Search code examples
c#.netclrcilboxing

Why Int32.ToString() emit call instruction instead of callvirt?


For the following code snippet:

struct Test
{
    public override string ToString()
    {
        return "";
    }
}

public class Program
{
    public static void Main()
    {
        Test a = new Test();
        a.ToString();
        Int32 b = 5;
        b.ToString();
    }
}

Compiler emits the following IL:

  .locals init ([0] valuetype ConsoleApplication2.Test a,
           [1] int32 b)
  IL_0000:  nop
  IL_0001:  ldloca.s   a
  IL_0003:  initobj    ConsoleApplication2.Test
  IL_0009:  ldloca.s   a
  IL_000b:  constrained. ConsoleApplication2.Test
  IL_0011:  callvirt   instance string [mscorlib]System.Object::ToString()
  IL_0016:  pop
  IL_0017:  ldc.i4.5
  IL_0018:  stloc.1
  IL_0019:  ldloca.s   b
  IL_001b:  call       instance string [mscorlib]System.Int32::ToString()
  IL_0020:  pop
  IL_0021:  ret

Since both value type Test and Int32 override the ToString() method, I think no boxing will occur in both a.ToString() and b.ToString(). Thus I wonder why compiler emits constraned+callvirt for Test, and call for Int32?


Solution

  • This is an optimization done by the compiler for primitive types.

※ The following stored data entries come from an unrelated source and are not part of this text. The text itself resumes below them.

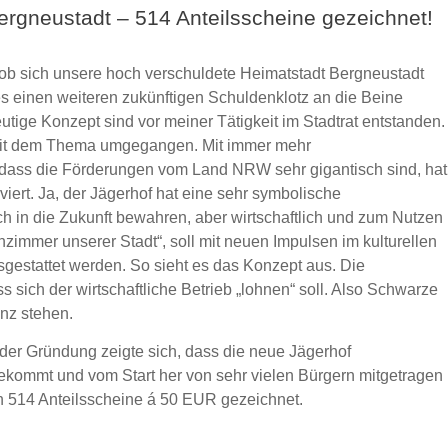
rgneustadt – 514 Anteilsscheine gezeichnet!
 ob sich unsere hoch verschuldete Heimatstadt Bergneustadt
es einen weiteren zukünftigen Schuldenklotz an die Beine
utige Konzept sind vor meiner Tätigkeit im Stadtrat entstanden.
ch mit dem Thema umgegangen. Mit immer mehr
 dass die Förderungen vom Land NRW sehr gigantisch sind, hat
viert. Ja, der Jägerhof hat eine sehr symbolische
ch in die Zukunft bewahren, aber wirtschaftlich und zum Nutzen
zimmer unserer Stadt“, soll mit neuen Impulsen im kulturellen
estattet werden. So sieht es das Konzept aus. Die
sich der wirtschaftliche Betrieb „lohnen“ soll. Also Schwarze
anz stehen.
der Gründung zeigte sich, dass die neue Jägerhof
ekommt und vom Start her von sehr vielen Bürgern mitgetragen
n 514 Anteilsscheine á 50 EUR gezeichnet.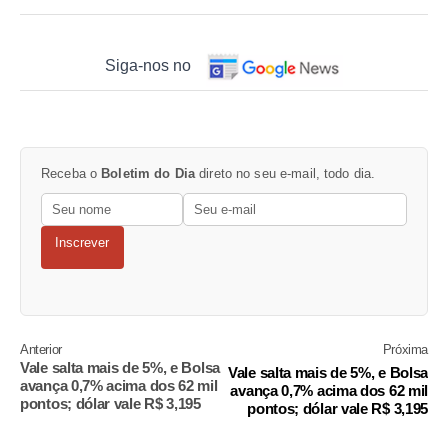
Siga-nos no
Receba o
Boletim do Dia
direto no seu e-mail, todo dia.
Inscrever
Anterior
Próxima
Vale salta mais de 5%, e Bolsa
Vale salta mais de 5%, e Bolsa
avança 0,7% acima dos 62 mil
avança 0,7% acima dos 62 mil
pontos; dólar vale R$ 3,195
pontos; dólar vale R$ 3,195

    But even for custom structs, callvirt will actually be executed as call at runtime due to the constrained. opcode - in the case where the method was overridden. It allows the compiler to emit the same instructions in either case and let the runtime handle it.

    From MSDN:

    If thisType is a value type and thisType implements method then ptr is passed unmodified as the this pointer to a call method instruction, for the implementation of method by thisType.

    And:

    The constrained opcode allows IL compilers to make a call to a virtual function in a uniform way independent of whether ptr is a value type or a reference type. Although it is intended for the case where thisType is a generic type variable, the constrained prefix also works for nongeneric types and can reduce the complexity of generating virtual calls in languages that hide the distinction between value types and reference types.

    I don't know of any official documentation for the optimization, but you can see the remarks in the Roslyn repo for the MayUseCallForStructMethod method.

    As to why this optimization is deferred to the runtime for non-primitive types, I believe it's because the implementation can change. Imagine referencing a library that originally had an override for ToString, then changing the DLL (without recompiling!) to one where the override is removed. This would've caused a runtime exception. For primitives they can be sure it won't happen.